Task requirements: Lines in the listing below that include the word "sunlight" need to be copied.

Records supplied:

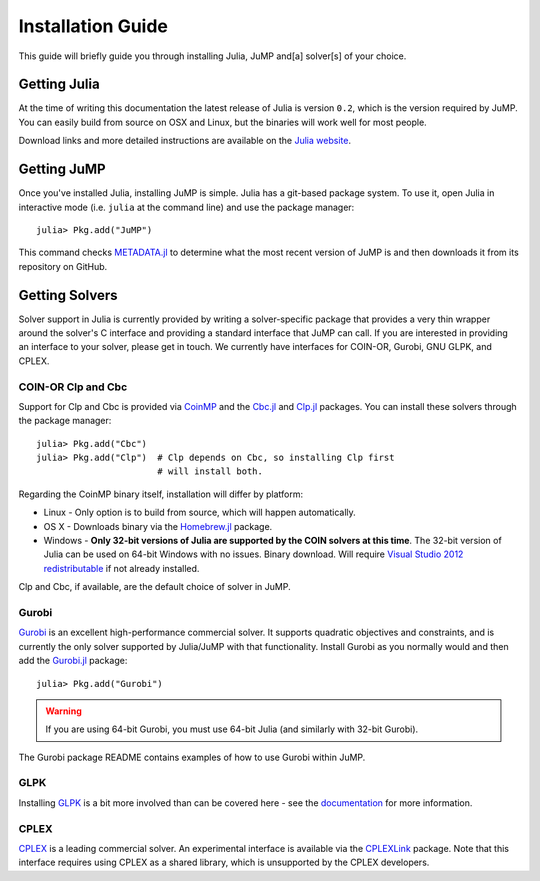 .. _jump-installation:

------------------
Installation Guide
------------------

This guide will briefly guide you through installing Julia, JuMP and[a] solver[s] of your choice.

Getting Julia
^^^^^^^^^^^^^

At the time of writing this documentation the latest release of Julia is version ``0.2``, which is the version required by JuMP. You can easily build from source on OSX and Linux, but the binaries will work well for most people.

Download links and more detailed instructions are available on the `Julia website <http://julialang.org>`_.

Getting JuMP
^^^^^^^^^^^^

Once you've installed Julia, installing JuMP is simple. Julia has a git-based package system. To use it, open Julia in interactive mode (i.e. ``julia`` at the command line) and use the package manager::

    julia> Pkg.add("JuMP")

This command checks `METADATA.jl <https://github.com/JuliaLang/METADATA.jl/tree/devel>`_ to determine what the most recent version of JuMP is and then downloads it from its repository on GitHub.

Getting Solvers
^^^^^^^^^^^^^^^

Solver support in Julia is currently provided by writing a solver-specific package that provides a very thin wrapper around the solver's C interface and providing a standard interface that JuMP can call. If you are interested in providing an interface to your solver, please get in touch. We currently have interfaces for COIN-OR, Gurobi, GNU GLPK, and CPLEX.

COIN-OR Clp and Cbc
+++++++++++++++++++

Support for Clp and Cbc is provided via `CoinMP <https://projects.coin-or.org/CoinMP>`_ and the `Cbc.jl <https://github.com/JuliaOpt/Cbc.jl>`_ and `Clp.jl <https://github.com/JuliaOpt/Clp.jl>`_ packages. You can install these solvers through the package manager::

    julia> Pkg.add("Cbc")
    julia> Pkg.add("Clp")  # Clp depends on Cbc, so installing Clp first
                           # will install both.

Regarding the CoinMP binary itself, installation will differ by platform:

* Linux - Only option is to build from source, which will happen automatically.
* OS X - Downloads binary via the `Homebrew.jl <https://github.com/staticfloat/Homebrew.jl>`_ package.
* Windows - **Only 32-bit versions of Julia are supported by the COIN solvers at this time**. The 32-bit version of Julia can be used on 64-bit Windows with no issues. Binary download. Will require `Visual Studio 2012 redistributable <http://www.microsoft.com/en-us/download/details.aspx?id=30679>`_ if not already installed.

Clp and Cbc, if available, are the default choice of solver in JuMP. 

Gurobi
++++++

`Gurobi <http://gurobi.com>`_ is an excellent high-performance commercial solver. It supports quadratic objectives and constraints, and is currently the only solver supported by Julia/JuMP with that functionality. Install Gurobi as you normally would and then add the `Gurobi.jl <https://github.com/JuliaOpt/Gurobi.jl>`_ package::

    julia> Pkg.add("Gurobi")

.. warning::
   If you are using 64-bit Gurobi, you must use 64-bit Julia (and similarly with 32-bit Gurobi).
  
The Gurobi package README contains examples of how to use Gurobi within JuMP.

GLPK
++++

Installing `GLPK <https://github.com/JuliaOpt/GLPK.jl>`_ is a bit more involved than can be covered here - see the `documentation <https://gplkjl.readthedocs.org/en/latest/glpk.html>`_ for more information.

CPLEX
+++++

`CPLEX <http://www-01.ibm.com/software/commerce/optimization/cplex-optimizer/>`_ is a leading commercial solver. An experimental interface is available via the `CPLEXLink <https://github.com/joehuchette/CPLEXLink.jl>`_ package. Note that this interface requires using CPLEX as a shared library, which is unsupported by the CPLEX developers.



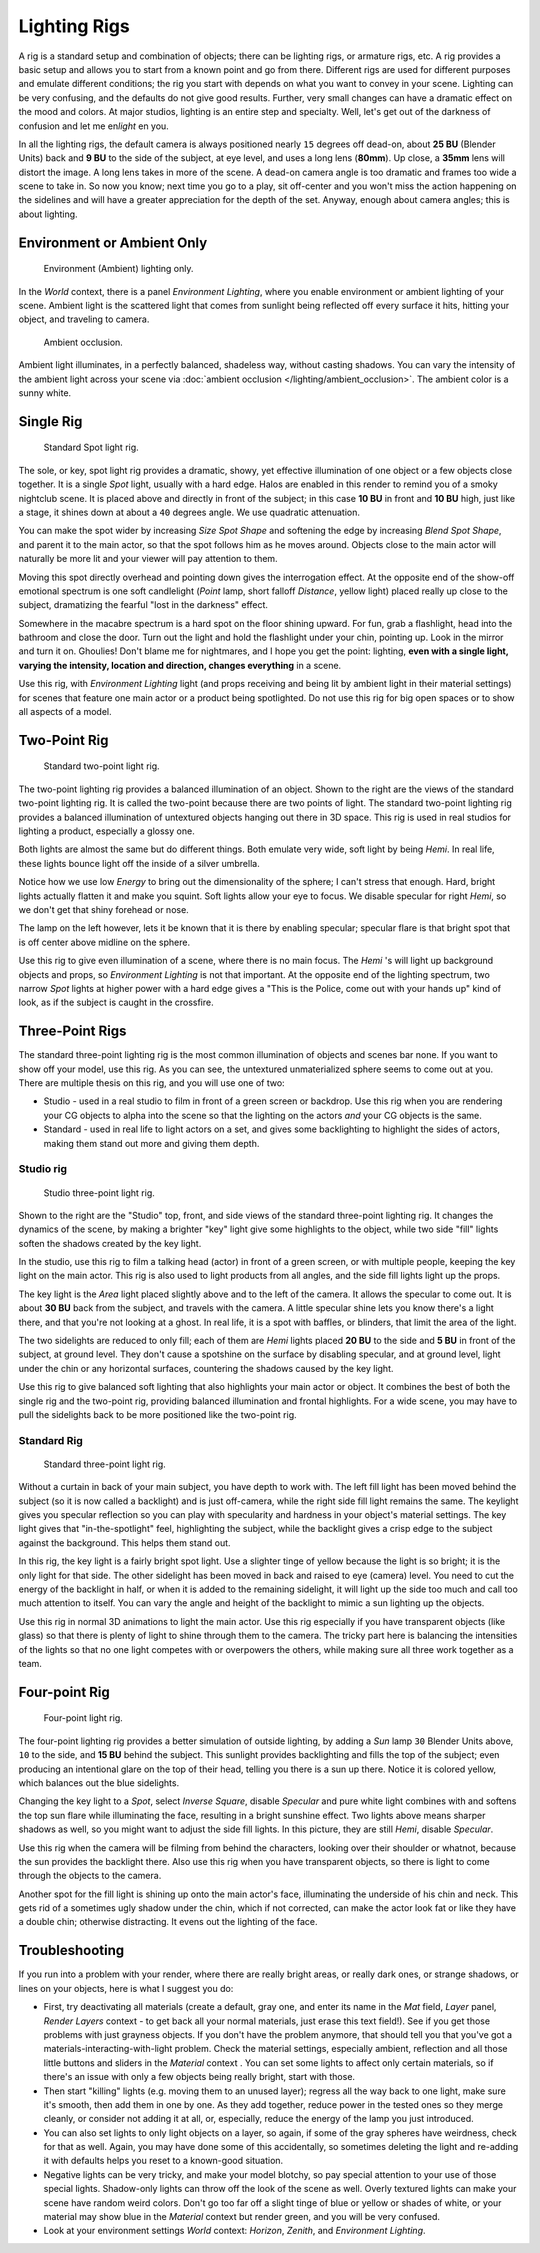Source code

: 
*************
Lighting Rigs
*************

A rig is a standard setup and combination of objects; there can be lighting rigs,
or armature rigs, etc.
A rig provides a basic setup and allows you to start from a known point and go from there.
Different rigs are used for different purposes and emulate different conditions;
the rig you start with depends on what you want to convey in your scene.
Lighting can be very confusing, and the defaults do not give good results. Further,
very small changes can have a dramatic effect on the mood and colors. At major studios,
lighting is an entire step and specialty. Well,
let's get out of the darkness of confusion and let me en\ *light* en you.

In all the lighting rigs,
the default camera is always positioned nearly ``15`` degrees off dead-on, about **25 BU**
(Blender Units) back and **9 BU** to the side of the subject, at eye level,
and uses a long lens (**80mm**). Up close, a **35mm** lens will distort the image.
A long lens takes in more of the scene.
A dead-on camera angle is too dramatic and frames too wide a scene to take in.
So now you know; next time you go to a play, sit off-center and you won't miss the action
happening on the sidelines and will have a greater appreciation for the depth of the set.
Anyway, enough about camera angles; this is about lighting.


Environment or Ambient Only
===========================

.. figure:: /images/27x-Manual-Lighting-Rigs-EL.jpg
   :width: 300px
   :figwidth: 300px

   Environment (Ambient) lighting only.


In the *World* context, there is a panel *Environment Lighting*,
where you enable environment or ambient lighting of your scene. Ambient light is the scattered
light that comes from sunlight being reflected off every surface it hits, hitting your object,
and traveling to camera.


.. figure:: /images/27x-Manual-Lighting-Rigs-AO.jpg
   :width: 256px
   :figwidth: 256px

   Ambient occlusion.


Ambient light illuminates, in a perfectly balanced, shadeless way, without casting shadows.
You can vary the intensity of the ambient light across your scene via
:doc:`ambient occlusion </lighting/ambient_occlusion>`. The ambient color is a sunny white.


Single Rig
==========

.. figure:: /images/27x-Manual-Lighting-Rigs-01.jpg
   :width: 300px
   :figwidth: 300px

   Standard Spot light rig.


The sole, or key, spot light rig provides a dramatic, showy,
yet effective illumination of one object or a few objects close together.
It is a single *Spot* light, usually with a hard edge.
Halos are enabled in this render to remind you of a smoky nightclub scene.
It is placed above and directly in front of the subject;
in this case **10 BU** in front and **10 BU** high, just like a stage,
it shines down at about a ``40`` degrees angle. We use quadratic attenuation.

You can make the spot wider by increasing *Size Spot Shape* and softening the edge
by increasing *Blend Spot Shape*, and parent it to the main actor,
so that the spot follows him as he moves around. Objects close to the main actor will
naturally be more lit and your viewer will pay attention to them.

Moving this spot directly overhead and pointing down gives the interrogation effect.
At the opposite end of the show-off emotional spectrum is one soft candlelight
(*Point* lamp, short falloff *Distance*, yellow light)
placed really up close to the subject, dramatizing the fearful "lost in the darkness" effect.

Somewhere in the macabre spectrum is a hard spot on the floor shining upward. For fun,
grab a flashlight, head into the bathroom and close the door.
Turn out the light and hold the flashlight under your chin, pointing up.
Look in the mirror and turn it on. Ghoulies! Don't blame me for nightmares,
and I hope you get the point: lighting, **even with a single light, varying the intensity,
location and direction, changes everything** in a scene.

Use this rig, with *Environment Lighting* light
(and props receiving and being lit by ambient light in their material settings)
for scenes that feature one main actor or a product being spotlighted.
Do not use this rig for big open spaces or to show all aspects of a model.


Two-Point Rig
=============

.. figure:: /images/27x-Manual-Lighting-Rigs-02.jpg
   :width: 300px
   :figwidth: 300px

   Standard two-point light rig.


The two-point lighting rig provides a balanced illumination of an object.
Shown to the right are the views of the standard two-point lighting rig.
It is called the two-point because there are two points of light. The standard two-point
lighting rig provides a balanced illumination of untextured objects hanging out there in 3D
space. This rig is used in real studios for lighting a product, especially a glossy one.

Both lights are almost the same but do different things. Both emulate very wide,
soft light by being *Hemi*. In real life,
these lights bounce light off the inside of a silver umbrella.

Notice how we use low *Energy* to bring out the dimensionality of the sphere;
I can't stress that enough. Hard, bright lights actually flatten it and make you squint.
Soft lights allow your eye to focus. We disable specular for right *Hemi*,
so we don't get that shiny forehead or nose.

The lamp on the left however, lets it be known that it is there by enabling specular;
specular flare is that bright spot that is off center above midline on the sphere.

Use this rig to give even illumination of a scene, where there is no main focus.
The *Hemi* 's will light up background objects and props,
so *Environment Lighting* is not that important.
At the opposite end of the lighting spectrum, two narrow *Spot* lights at higher
power with a hard edge gives a "This is the Police, come out with your hands up" kind of look,
as if the subject is caught in the crossfire.


Three-Point Rigs
================

The standard three-point lighting rig is the most common illumination of objects and scenes
bar none. If you want to show off your model, use this rig. As you can see,
the untextured unmaterialized sphere seems to come out at you.
There are multiple thesis on this rig, and you will use one of two:

- Studio - used in a real studio to film in front of a green screen or backdrop. Use this rig when you are rendering your CG objects to alpha into the scene so that the lighting on the actors *and* your CG objects is the same.
- Standard - used in real life to light actors on a set, and gives some backlighting to highlight the sides of actors, making them stand out more and giving them depth.


Studio rig
----------

.. figure:: /images/27x-Manual-Lighting-Rigs-03a-Studio.jpg
   :width: 300px
   :figwidth: 300px

   Studio three-point light rig.


Shown to the right are the "Studio" top, front,
and side views of the standard three-point lighting rig. It changes the dynamics of the scene,
by making a brighter "key" light give some highlights to the object,
while two side "fill" lights soften the shadows created by the key light.

In the studio, use this rig to film a talking head (actor) in front of a green screen,
or with multiple people, keeping the key light on the main actor.
This rig is also used to light products from all angles,
and the side fill lights light up the props.

The key light is the *Area* light placed slightly above and to the left of the
camera. It allows the specular to come out. It is about **30 BU** back from the subject,
and travels with the camera. A little specular shine lets you know there's a light there,
and that you're not looking at a ghost. In real life, it is a spot with baffles, or blinders,
that limit the area of the light.

The two sidelights are reduced to only fill; each of them are *Hemi* lights placed
**20 BU** to the side and **5 BU** in front of the subject, at ground level.
They don't cause a spotshine on the surface by disabling specular, and at ground level,
light under the chin or any horizontal surfaces,
countering the shadows caused by the key light.

Use this rig to give balanced soft lighting that also highlights your main actor or object.
It combines the best of both the single rig and the two-point rig,
providing balanced illumination and frontal highlights. For a wide scene,
you may have to pull the sidelights back to be more positioned like the two-point rig.


Standard Rig
------------

.. figure:: /images/27x-Manual-Lighting-Rigs-03b-Standart.jpg
   :width: 300px
   :figwidth: 300px

   Standard three-point light rig.


Without a curtain in back of your main subject, you have depth to work with.
The left fill light has been moved behind the subject (so it is now called a backlight)
and is just off-camera, while the right side fill light remains the same. The keylight gives
you specular reflection so you can play with specularity and hardness in your object's
material settings. The key light gives that "in-the-spotlight" feel, highlighting the subject,
while the backlight gives a crisp edge to the subject against the background.
This helps them stand out.

In this rig, the key light is a fairly bright spot light.
Use a slighter tinge of yellow because the light is so bright;
it is the only light for that side.
The other sidelight has been moved in back and raised to eye (camera) level.
You need to cut the energy of the backlight in half,
or when it is added to the remaining sidelight,
it will light up the side too much and call too much attention to itself.
You can vary the angle and height of the backlight to mimic a sun lighting up the objects.

Use this rig in normal 3D animations to light the main actor.
Use this rig especially if you have transparent objects (like glass)
so that there is plenty of light to shine through them to the camera. The tricky part here is
balancing the intensities of the lights so that no one light competes with or overpowers the
others, while making sure all three work together as a team.


Four-point Rig
==============

.. figure:: /images/27x-Manual-Lighting-Rigs-04.jpg
   :width: 300px
   :figwidth: 300px

   Four-point light rig.


The four-point lighting rig provides a better simulation of outside lighting,
by adding a *Sun* lamp ``30`` Blender Units above, ``10`` to the side,
and **15 BU** behind the subject.
This sunlight provides backlighting and fills the top of the subject;
even producing an intentional glare on the top of their head,
telling you there is a sun up there. Notice it is colored yellow,
which balances out the blue sidelights.

Changing the key light to a *Spot*, select *Inverse Square*, disable
*Specular* and pure white light combines with and softens the top sun flare while
illuminating the face, resulting in a bright sunshine effect.
Two lights above means sharper shadows as well,
so you might want to adjust the side fill lights. In this picture,
they are still *Hemi*, disable *Specular*.

Use this rig when the camera will be filming from behind the characters,
looking over their shoulder or whatnot, because the sun provides the backlight there.
Also use this rig when you have transparent objects,
so there is light to come through the objects to the camera.

Another spot for the fill light is shining up onto the main actor's face,
illuminating the underside of his chin and neck.
This gets rid of a sometimes ugly shadow under the chin, which if not corrected,
can make the actor look fat or like they have a double chin; otherwise distracting.
It evens out the lighting of the face.


Troubleshooting
===============

If you run into a problem with your render, where there are really bright areas,
or really dark ones, or strange shadows, or lines on your objects,
here is what I suggest you do:


- First, try deactivating all materials
  (create a default, gray one, and enter its name in the *Mat* field, *Layer* panel,
  *Render Layers* context - to get back all your normal materials, just erase this text field!).
  See if you get those problems with just grayness objects. If you don't have the problem anymore,
  that should tell you that you've got a materials-interacting-with-light problem.
  Check the material settings, especially ambient,
  reflection and all those little buttons and sliders in the *Material* context .
  You can set some lights to affect only certain materials,
  so if there's an issue with only a few objects being really bright, start with those.
- Then start "killing" lights (e.g. moving them to an unused layer);
  regress all the way back to one light, make sure it's smooth,
  then add them in one by one. As they add together, reduce power in the tested ones so they merge cleanly,
  or consider not adding it at all, or, especially, reduce the energy of the lamp you just introduced.
- You can also set lights to only light objects on a layer, so again, if some of the gray spheres have weirdness,
  check for that as well. Again, you may have done some of this accidentally,
  so sometimes deleting the light and re-adding it with defaults helps you reset to a known-good situation.
- Negative lights can be very tricky, and make your model blotchy,
  so pay special attention to your use of those special lights.
  Shadow-only lights can throw off the look of the scene as well.
  Overly textured lights can make your scene have random weird colors.
  Don't go too far off a slight tinge of blue or yellow or shades of white,
  or your material may show blue in the *Material* context but render green, and you will be very confused.
- Look at your environment settings
  *World* context: *Horizon*, *Zenith*, and *Environment Lighting*.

Response to the exercise:
light that comes from sunlight being reflected off every surface it hits, hitting your object,
This sunlight provides backlighting and fills the top of the subject;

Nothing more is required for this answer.